Listen up, children of mine and remember this number: twenty-one. That’s how old your dad was in 1971 when he hightailed a truck down HaiVan Mountain. His cargo? Radio communications equipment. It’s value? A fortune. His destination? The XXIII Corps Army Headquarters in DaNang. The reason? He had no clue.
“Be quick,” his company commander said by phone. “Cannibalize all the equipment that you can from the HaiVan station. Load your truck, and leave only essential equipment behind. Come alone.”
Dad remembers that last part because it was unusual. Transport like this typically took two soldiers—one to drive and the other in the passenger seat with a ready weapon.
Make haste, strip this place
Twenty-one. That’s how old he was when he oversaw the work of five radiomen in the mountaintop retransmission unit and another six men at headquarters down below.
He made it down the mountain and pulled into headquarters at 8 p.m. His commander met him in the radio room and said, “Strip this room of all but the essentials.”
Dad was to add that equipment to the other in his truck and drive the whole lot to an airstrip tarmac where he would board a plane at 0400 the next morning. To where? The officer didn’t know . . . just be there.
Dad arrived at 3:30 a.m. and waited with the load as ordered. Save for the few winks of sleep he managed between one a.m. and three, he had been awake and working since the prior early morning.
“The plane landed at 0400,” he recalls. “It taxied over to me, and men quickly loaded the equipment into the aircraft. It took no more than five minutes. I climbed the ladder and entered the plane. I slipped into an empty seat, and we were off.”
72 hours
That’s when he realized that he was the only enlisted man onboard. Except for the full bird colonel next to him, the other eight or so passengers were all generals. The colonel told him that this command was going to Quang Tri. From here on out, the XXIII Corps Headquarters in DaNang would function as a decoy. The actual headquarters would now operate out of Quang Tri. Dad was to set up the voice-secure radio communication network that served the northern region of South Vietnam . . . and he had 72 hours in which to do it.
Twenty-one, just barely. That’s how old your dad was when he embarked on the most stressful endeavor of his working life. The plane loaded with top brass had come specifically for Sgt. Morris and his equipment. Expectations were high, and here’s why . . .
That morning, troops from the South Vietnamese Army of I-Corps had surreptitiously invaded Laos and Cambodia to interdict and destroy the Ho Chi Minh Trail. For more than a decade, the North Vietnamese had used that 9,500 mile web of paths, tracks, and paved roads through neutral neighboring countries to invade South Vietnam. Moving the U.S. Army headquarters to Quang Tri supported allied troops set on destroying the trail.
To install the network, Dad would supervise a newly formed unit of about ten radio men from all over South Vietnam. Only some of them were experienced radio operators “in country.” Others—though trained back in the states—had been tasked with non-radio jobs until now.
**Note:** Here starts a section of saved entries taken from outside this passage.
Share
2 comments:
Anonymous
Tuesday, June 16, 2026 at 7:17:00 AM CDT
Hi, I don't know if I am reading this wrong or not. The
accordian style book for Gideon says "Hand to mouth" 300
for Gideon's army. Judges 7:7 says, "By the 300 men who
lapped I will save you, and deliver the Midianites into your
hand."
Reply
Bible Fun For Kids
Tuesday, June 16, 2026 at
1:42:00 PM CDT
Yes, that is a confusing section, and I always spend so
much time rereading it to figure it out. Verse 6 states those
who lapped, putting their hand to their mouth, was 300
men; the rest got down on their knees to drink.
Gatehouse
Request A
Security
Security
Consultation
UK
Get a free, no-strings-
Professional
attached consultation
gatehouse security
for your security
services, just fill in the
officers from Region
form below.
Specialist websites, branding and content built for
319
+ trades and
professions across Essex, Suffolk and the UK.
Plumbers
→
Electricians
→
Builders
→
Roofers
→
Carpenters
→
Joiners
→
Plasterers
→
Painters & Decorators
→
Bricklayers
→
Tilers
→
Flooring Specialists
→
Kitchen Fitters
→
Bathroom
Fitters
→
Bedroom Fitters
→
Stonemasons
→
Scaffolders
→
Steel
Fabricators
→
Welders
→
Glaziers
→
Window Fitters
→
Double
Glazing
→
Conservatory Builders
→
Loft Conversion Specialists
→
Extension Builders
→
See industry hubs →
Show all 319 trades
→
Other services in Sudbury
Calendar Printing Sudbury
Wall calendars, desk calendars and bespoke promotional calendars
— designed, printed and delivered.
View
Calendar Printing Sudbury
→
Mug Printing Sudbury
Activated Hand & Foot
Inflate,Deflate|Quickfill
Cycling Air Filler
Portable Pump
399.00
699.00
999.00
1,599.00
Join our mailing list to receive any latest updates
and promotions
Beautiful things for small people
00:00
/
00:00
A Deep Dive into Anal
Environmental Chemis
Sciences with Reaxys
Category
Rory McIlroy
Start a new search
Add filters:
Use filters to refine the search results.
“None of them knew each other,” he recalls. As for their resources—he points to the iPad on my lap—“That’s more complex than all of the equipment combined that we had to work with.”
Was the operation successful? Yes.
Hush-hush
Twenty-one. That’s how old your dad was when he committed to confidentiality and agreed to not talk about or write about or communicate anything about this operation for eight years from the date of his discharge. He honored his commitment.
And here’s what I want you, my kiddos, to know on this Veterans Day: There is no minimum age threshold to leading well or following well. There is no minimum age threshold to serving others and solving tough problems. There wasn’t then, and there isn’t now. Just remember your dad at twenty-one.